Please don't beat yourself up for having these feelings, there ISN'T any "right" way to handle this. Nor is there any one way of dealing with things long term.

I'm not as far along as you are on your intial diagnosis and quite a bit older but I have good days full of positive thoughts and bad days too full of fear. Thankfully the negative ones are further apart the farther out I go.

I truly believe that all things happen for a reason and we may not always be able to figure out the "whys" right away. I think in my case, this all brought me back down to earth and taught me to not take "everything" so seriously. I'm still working on part of this but getting there

I'm glad to hear your DH is talking to someone, I would highly recommend you do as well. Even if only to get you through this down time, it sure helps to talk to someone who's "neutral" in their views.

I wish you the best and hope you'll continue to visit us here and keep us posted on how you are doing. I'll be keeping you in my thoughts and prayers.

{{hugs}}

Vicki
  #8  
Unread 06-28-2002, 06:08 PM
HI Deb

I just want to offer some more and support and
You are so young to have gone through all of this. I am so sorry. And it isn't fair. And we just don't know why we have some of the experiences we have in life.
Hopefully when all is said and done we can look back on our lives and feel that the good things have outweighed the bad.
I seem to be going through a hard emotional time right now too which I don't completely understand. I do think it is important to respect all of our feelings though and let them out. Then we can begin to understand and heal them.
Please find yourself a good support group if you don't already have one. It can be a friend or friends if they are up to it, or contact your hospital or church to see if there is a cancer support group you could attend. Sometimes we need other people to help us understand what we are going through. It is very healing to be with other people who are having similar experiences.
Come here as often as you need to. The women here are all 's.
  #9  
Unread 06-28-2002, 06:39 PM
Six years and it's hit me

Thank you Shelley. It seems that you've had a very rough time, too.

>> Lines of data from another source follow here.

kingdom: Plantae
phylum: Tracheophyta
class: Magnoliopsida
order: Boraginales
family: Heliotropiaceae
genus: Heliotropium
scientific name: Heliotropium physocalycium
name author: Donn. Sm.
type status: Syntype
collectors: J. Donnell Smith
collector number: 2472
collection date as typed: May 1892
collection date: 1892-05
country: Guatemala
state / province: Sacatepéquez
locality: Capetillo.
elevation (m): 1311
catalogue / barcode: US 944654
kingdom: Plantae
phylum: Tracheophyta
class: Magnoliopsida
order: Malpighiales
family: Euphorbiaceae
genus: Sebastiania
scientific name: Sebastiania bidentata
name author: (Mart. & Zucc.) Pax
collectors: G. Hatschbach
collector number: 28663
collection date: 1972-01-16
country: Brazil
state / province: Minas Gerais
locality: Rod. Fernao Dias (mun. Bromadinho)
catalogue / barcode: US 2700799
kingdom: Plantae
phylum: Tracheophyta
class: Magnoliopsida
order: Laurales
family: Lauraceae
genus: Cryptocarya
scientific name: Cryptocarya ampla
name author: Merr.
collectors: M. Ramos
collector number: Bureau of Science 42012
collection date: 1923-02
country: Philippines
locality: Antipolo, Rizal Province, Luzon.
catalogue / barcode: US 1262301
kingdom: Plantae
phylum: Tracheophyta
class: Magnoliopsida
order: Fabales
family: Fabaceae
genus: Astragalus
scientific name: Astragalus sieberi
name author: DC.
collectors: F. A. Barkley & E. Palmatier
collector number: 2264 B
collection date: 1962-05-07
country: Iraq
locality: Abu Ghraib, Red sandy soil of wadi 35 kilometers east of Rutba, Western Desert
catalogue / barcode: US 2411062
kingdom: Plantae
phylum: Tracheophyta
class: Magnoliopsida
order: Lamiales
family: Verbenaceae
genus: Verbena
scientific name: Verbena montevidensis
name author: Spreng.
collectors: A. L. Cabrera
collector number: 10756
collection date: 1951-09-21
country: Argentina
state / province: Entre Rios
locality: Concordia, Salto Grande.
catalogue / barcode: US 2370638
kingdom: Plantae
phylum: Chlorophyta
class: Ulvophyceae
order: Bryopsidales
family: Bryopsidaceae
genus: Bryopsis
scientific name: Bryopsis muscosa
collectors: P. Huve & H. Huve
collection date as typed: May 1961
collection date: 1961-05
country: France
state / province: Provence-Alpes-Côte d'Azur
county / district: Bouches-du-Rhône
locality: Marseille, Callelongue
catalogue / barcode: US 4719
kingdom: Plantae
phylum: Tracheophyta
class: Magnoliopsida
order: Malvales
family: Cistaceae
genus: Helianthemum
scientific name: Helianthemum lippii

I hope you have found good support.
And you're right - the women here are wonderful!

Debbie
  #10  
Unread 06-28-2002, 06:55 PM
Six years and it's hit me

Hi Debby,

I just wanted to add another to the pile. You are an incredible survivor, but you also have every right to break down and cry if you need to. This is one place you do not need to be strong - if a helps, by all means have it here. You feel what you feel - there is no one right way to feel with all you have been through.